II. ИЗ ЕГО ПРЕДКОВ самым знаменитым был Сой, в царствование которого спартанцы обратили илотов в рабство и присоединили к своим владениям значительную часть Аркадии. Говорят, Сой, окруженный однажды клиторцами в неудобной для сражения и безводной местности, предложил им заключить мир и возвратить завоеванную у них землю, если они позволят ему и всему его войску напиться из ближайшего источника. Мир был заключен под клятвою. Тогда он собрал свое войско и обещал отдать престол тому, кто не станет пить. Но никто не мог побороть себя, все утолили жажду, только один царь, спустившись вниз на глазах всех, лишь плеснул на себя водой в присутствии неприятелей. Он отступил, но не вернул завоеванной им земли, ссылаясь на то, что «не все пили».

Несмотря на все уважение к нему за его подвиги, его род называли не его именем, а Эврипонтидами, по имени его сына: вероятно, Эврипонт, заискивая перед народом, желая приобрести любовь черни, поступился частью своих прав неограниченного монарха. Вследствие этих послаблений народ поднял голову. Следующие затем цари были или ненавидимы народом за свою строгость по отношению к нему, или становились предметом насмешек за свою уступчивость и слабохарактерность, поэтому в Спарте долго царили безначалие и смуты, жертвами которых пал и царь, отец Ликурга. Желая разнять драку, он был ранен кухонным ножом и умер, оставив престол своему старшему сыну, Полидекту.

III. КОГДА вскоре скончался и Полидект, все считали законным наследником престола Ликурга, и действительно, он правил государством, пока ему не сказали, что его невестка беременна. Узнав об этом, он объявил, что, если новорожденный окажется мальчиком, он передаст престол ему, лично же будет управлять государством в качестве опекуна. Опекунов сирот-царей спартанцы называли «продиками».
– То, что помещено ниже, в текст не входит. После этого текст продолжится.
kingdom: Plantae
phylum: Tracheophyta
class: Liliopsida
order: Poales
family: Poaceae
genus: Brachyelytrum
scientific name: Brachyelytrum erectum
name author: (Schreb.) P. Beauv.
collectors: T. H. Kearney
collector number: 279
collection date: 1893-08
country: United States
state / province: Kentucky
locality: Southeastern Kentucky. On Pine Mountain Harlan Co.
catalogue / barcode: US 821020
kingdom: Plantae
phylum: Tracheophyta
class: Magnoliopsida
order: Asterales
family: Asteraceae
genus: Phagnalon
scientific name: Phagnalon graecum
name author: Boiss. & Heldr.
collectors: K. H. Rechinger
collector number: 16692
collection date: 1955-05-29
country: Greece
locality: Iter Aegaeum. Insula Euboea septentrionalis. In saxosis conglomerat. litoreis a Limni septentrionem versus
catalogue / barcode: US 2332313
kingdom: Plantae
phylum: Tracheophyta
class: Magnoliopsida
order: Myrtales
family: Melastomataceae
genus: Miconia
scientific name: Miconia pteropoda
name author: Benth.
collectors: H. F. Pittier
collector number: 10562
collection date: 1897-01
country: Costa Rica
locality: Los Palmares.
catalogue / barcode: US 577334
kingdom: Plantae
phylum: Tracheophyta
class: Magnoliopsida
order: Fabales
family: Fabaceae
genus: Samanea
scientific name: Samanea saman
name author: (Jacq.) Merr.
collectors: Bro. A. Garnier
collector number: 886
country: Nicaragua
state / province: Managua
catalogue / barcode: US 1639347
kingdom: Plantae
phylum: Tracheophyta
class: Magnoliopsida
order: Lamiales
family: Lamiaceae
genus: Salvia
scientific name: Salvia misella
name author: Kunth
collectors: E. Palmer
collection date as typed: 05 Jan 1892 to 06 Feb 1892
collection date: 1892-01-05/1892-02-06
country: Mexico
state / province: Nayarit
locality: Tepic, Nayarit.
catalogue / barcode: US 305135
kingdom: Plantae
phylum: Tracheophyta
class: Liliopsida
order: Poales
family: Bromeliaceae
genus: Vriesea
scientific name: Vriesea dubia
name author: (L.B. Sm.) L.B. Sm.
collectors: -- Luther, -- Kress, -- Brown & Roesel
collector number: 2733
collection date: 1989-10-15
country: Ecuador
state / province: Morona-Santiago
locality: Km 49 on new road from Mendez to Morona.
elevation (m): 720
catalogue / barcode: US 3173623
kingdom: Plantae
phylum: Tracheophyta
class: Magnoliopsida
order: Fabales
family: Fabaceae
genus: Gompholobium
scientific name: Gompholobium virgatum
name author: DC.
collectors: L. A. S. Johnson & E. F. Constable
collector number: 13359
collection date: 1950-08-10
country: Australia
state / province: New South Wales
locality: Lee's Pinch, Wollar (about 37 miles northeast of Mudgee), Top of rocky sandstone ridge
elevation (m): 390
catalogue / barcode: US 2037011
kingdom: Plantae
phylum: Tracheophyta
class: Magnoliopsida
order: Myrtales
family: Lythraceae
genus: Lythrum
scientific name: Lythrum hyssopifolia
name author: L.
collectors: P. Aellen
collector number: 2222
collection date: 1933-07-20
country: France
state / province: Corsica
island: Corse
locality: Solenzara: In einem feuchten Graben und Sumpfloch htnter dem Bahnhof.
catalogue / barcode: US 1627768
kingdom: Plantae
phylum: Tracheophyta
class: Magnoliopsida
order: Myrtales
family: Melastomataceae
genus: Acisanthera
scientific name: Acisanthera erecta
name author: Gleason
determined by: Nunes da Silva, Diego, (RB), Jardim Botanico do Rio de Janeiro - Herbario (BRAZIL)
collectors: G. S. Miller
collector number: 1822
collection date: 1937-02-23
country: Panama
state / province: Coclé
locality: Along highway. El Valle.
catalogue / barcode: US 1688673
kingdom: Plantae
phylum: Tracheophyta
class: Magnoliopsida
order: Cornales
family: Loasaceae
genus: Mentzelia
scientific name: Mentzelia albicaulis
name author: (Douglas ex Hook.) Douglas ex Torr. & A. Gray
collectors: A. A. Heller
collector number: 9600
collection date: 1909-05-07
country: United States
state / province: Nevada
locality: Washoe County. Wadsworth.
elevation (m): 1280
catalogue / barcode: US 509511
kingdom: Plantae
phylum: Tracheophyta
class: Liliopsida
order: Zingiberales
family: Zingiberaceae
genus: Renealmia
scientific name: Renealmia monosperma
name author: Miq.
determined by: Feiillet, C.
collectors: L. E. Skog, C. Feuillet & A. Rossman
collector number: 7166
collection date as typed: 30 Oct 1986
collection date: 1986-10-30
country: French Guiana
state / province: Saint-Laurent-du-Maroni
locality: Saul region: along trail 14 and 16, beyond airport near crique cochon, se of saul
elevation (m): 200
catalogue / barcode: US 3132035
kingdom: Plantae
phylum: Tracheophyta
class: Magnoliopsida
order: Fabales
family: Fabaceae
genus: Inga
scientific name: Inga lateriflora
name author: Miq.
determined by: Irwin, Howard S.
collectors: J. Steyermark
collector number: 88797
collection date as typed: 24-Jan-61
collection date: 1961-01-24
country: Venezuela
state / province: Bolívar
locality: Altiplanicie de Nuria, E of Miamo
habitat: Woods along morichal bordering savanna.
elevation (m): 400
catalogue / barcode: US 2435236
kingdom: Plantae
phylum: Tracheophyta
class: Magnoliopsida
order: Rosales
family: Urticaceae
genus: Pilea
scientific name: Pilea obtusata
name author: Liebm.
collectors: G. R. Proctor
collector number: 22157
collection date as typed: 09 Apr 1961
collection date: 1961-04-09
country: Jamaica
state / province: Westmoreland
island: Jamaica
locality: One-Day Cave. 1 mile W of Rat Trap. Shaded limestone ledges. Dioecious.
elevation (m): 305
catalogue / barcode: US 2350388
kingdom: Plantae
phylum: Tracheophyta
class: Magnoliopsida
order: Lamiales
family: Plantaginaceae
Между тем вдовствующая царица завела с ним тайные сношения и говорила, что готова вытравить свой плод, чтобы выйти замуж за него, когда он будет царем. Ликург ужаснулся ее жестокости, но не ответил отказом на ее предложение, сказал, что он в восторге от него, ничего против не имеет, только советует ей не вытравлять плода, беречь себя, не губить своего здоровья приемом сильнодействующих средств и объявил, что постарается убить ребенка тотчас же после его рождения. Таким образом ему удалось обмануть царицу, пока ей не пришло время разрешиться от бремени. Когда он заметил, что роды близки, он отправил во дворец нескольких человек в качестве свидетелей разрешения ее от бремени, а также для надзора за ней, приказав им в случае рождения девочки передать ее женщинам, мальчика принести к нему, что бы он ни делал. Царица родила. В это время он сидел за обедом вместе с высшими сановниками. Рабы явились к нему с малюткой на руках. Он взял его и обратился к присутствующим со словами: «Вот, спартанцы, ваш царь!» Он положил его на трон и назвал Харилаем, так как все радовались и приходили в восторг от его великодушия и справедливости. Ликург царствовал всего восемь месяцев, но успел заслужить глубокое уважение от своих сограждан. Ему повиновались не только по одному тому, что он был царским опекуном и имел в руках верховную власть, большинство охотно исполняло его приказания, слушалось его из уважения к его нравственным качествам. Но у него были и завистники, старавшиеся помешать успехам молодого человека, главным образом родня и приближенные матери-царицы, считавшей себя оскорбленной. Брат ее, Леонид, позволил себе однажды кровно обидеть его, сказав, между прочим, что он отлично понимает, рано или поздно, только Ликург будет царем, желая этим навлечь подозрение на Ликурга и заранее оклеветать его как заговорщика, если с царем случится какое-либо несчастье. Подобного рода слухи распускала и царица. Глубоко оскорбленный и не желавший подвергаться случайностям, Ликург решил покинуть родину, отклонить от себя подозрения и пробыть в путешествии до тех пор, пока его племянник подрастет и будет иметь наследника.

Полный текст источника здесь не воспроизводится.